28 September 2008

Treacle Tart with a Canadian twist

Golden syrup isn't an ingredient that is used much over here, although you can get small jars of it in some of the bigger supermarkets. The Good Housekeeping recipe I was following today called for a whopping 1½ pounds of the stuff, which was beyond my storecupboard's capacity. Well, actually when I say storecupboard I really mean 'boxes on the dining room floor', as the kitchen is still a work in progress.*

So without the requisite quantity of golden syrup a bit of improvisation was required. The tart has a plain shortcrust pastry case (in a 10-inch/25cm flan dish) and I made the filling with:
  • breadcrumbs (made from four generously-cut slices of half-wholemeal bread)

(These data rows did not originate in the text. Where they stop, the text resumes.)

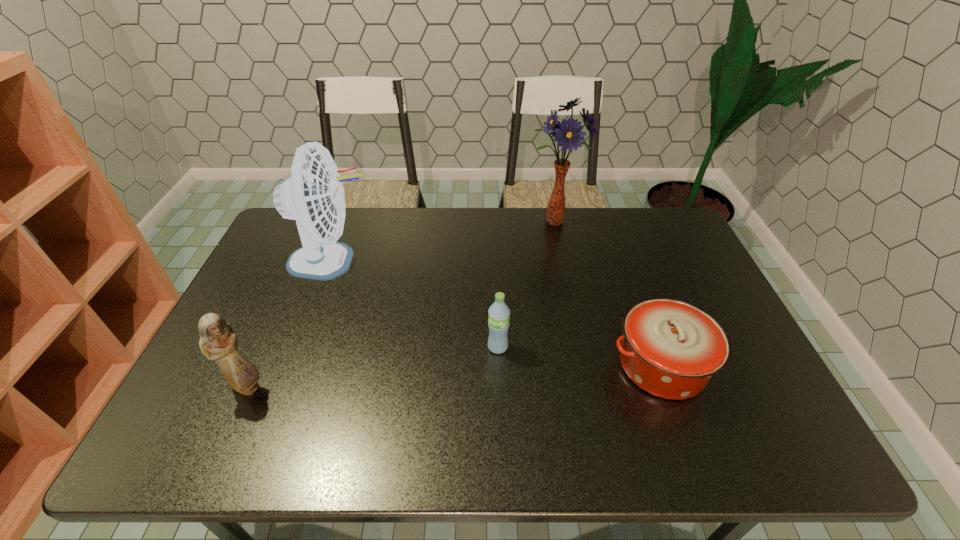
Locate an element on the screen. This screenshot has width=960, height=540. free space in the image that satisfies the following two spatial constraints: 1. on the grille of the water bottle; 2. on the right side of the fourth nearest object is located at coordinates pos(300,347).

Image resolution: width=960 pixels, height=540 pixels. What are the coordinates of `free space that satisfies the following two spatial constraints: 1. on the back side of the flower arrangement; 2. on the left side of the second shortest object` in the screenshot? It's located at (493, 222).

The height and width of the screenshot is (540, 960). Identify the location of blank space that satisfies the following two spatial constraints: 1. on the grille of the fourth nearest object; 2. on the right side of the fourth tallest object. (300, 347).

At what (x,y) coordinates should I click in order to perform the action: click on vacant region that satisfies the following two spatial constraints: 1. on the front side of the flower arrangement; 2. on the left side of the casserole. Please return your answer as a coordinate pair (x, y). The width and height of the screenshot is (960, 540). Looking at the image, I should click on (584, 366).

The image size is (960, 540). I want to click on free space in the image that satisfies the following two spatial constraints: 1. on the grille of the fan; 2. on the back side of the second shortest object, so click(x=300, y=347).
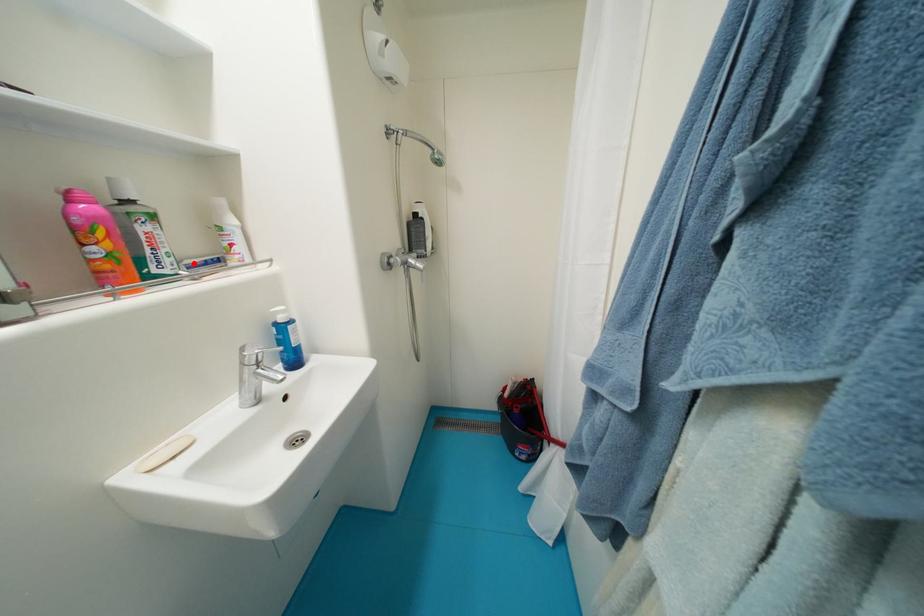
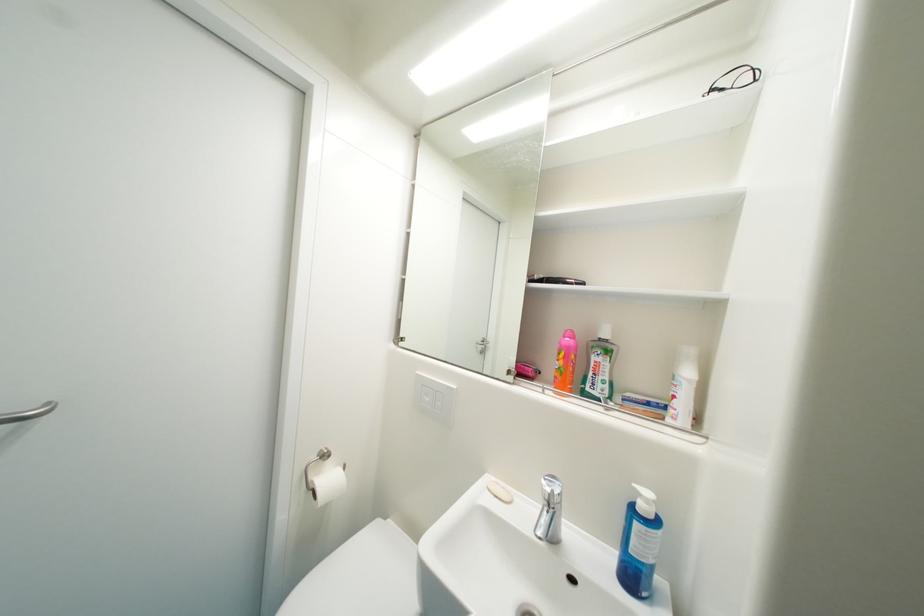
In the second image, find the point that corresponds to the highlighted location in the first image.

(635, 397)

  • my 250ml jar of golden syrup (which I didn't weigh, but guess to be around 10 ounces of syrup?)

  • grated rind of two lemons

  • two eggs

  • enough maple syrup to make a thick, gloopy, mixture (about 100ml)

I didn't bake the pastry case before cooking it, although you could. Just prick the base all over with a fork and pour in the filling. I had plenty of pastry left over, so made an agrestic lattice pattern over the top of the tart, which was then baked at 350°F/180°C for 50 minutes and allowed to cool off slightly before serving.

This quantity would give eight people a decent-sized slice each. You need something cold to serve with it - double cream or crème fraîche (or a mixture) would be great. We used up a tub of decent vanilla ice-cream.

*So I'm not cooking in anyone's kitchen at the moment, which is even harder than cooking in someone else's.


themanicgardener said...

Okay, I'll bite: what IS golden syrup?

For that matter, what is treacle? I've been wondering my whole life--or at least ever since I first encountered "treacle pudding" in some children's book--Winnie the Pooh?

And by the way--have you tried organic cream? Once I'd tasted cream in England, everything here tasted like it came out of a tin. Until I tried organic whipping cream. Wow. It whips in half the time, and it's--it's--it's--I don't want to go overboard here, but it's almost like Devonshire cream. I don't buy anything else now.

Amanda said...

Hi Kate

Golden syrup is a by-product of the sugar-cane refining process. According to Wikipedia it was invented in 1883. It's sticky, very sweet and a key ingredient in many British dishes (flapjack, treacle tart, treacle sponge pudding). Treacle is usually darker and a bit more bitter than golden syrup, but it's also a by-product of sugar refining.

Treacle pudding is a steamed sponge pudding (eggs/flour/butter) which has a couple of spoonfuls of golden syrup in the base of the pudding basin, so when you invert the finished pudding onto a serving dish, you end up with syrupy juices soaking into the sponge. Very yummy. The queen of British puddings, Delia Smith, has a great recipe for it, which uses both golden syrup and black treacle. I think you could probably use corn syrup and molasses to get much the same result.

I haven't seen organic cream here - but I'd buy it in a trice if I did!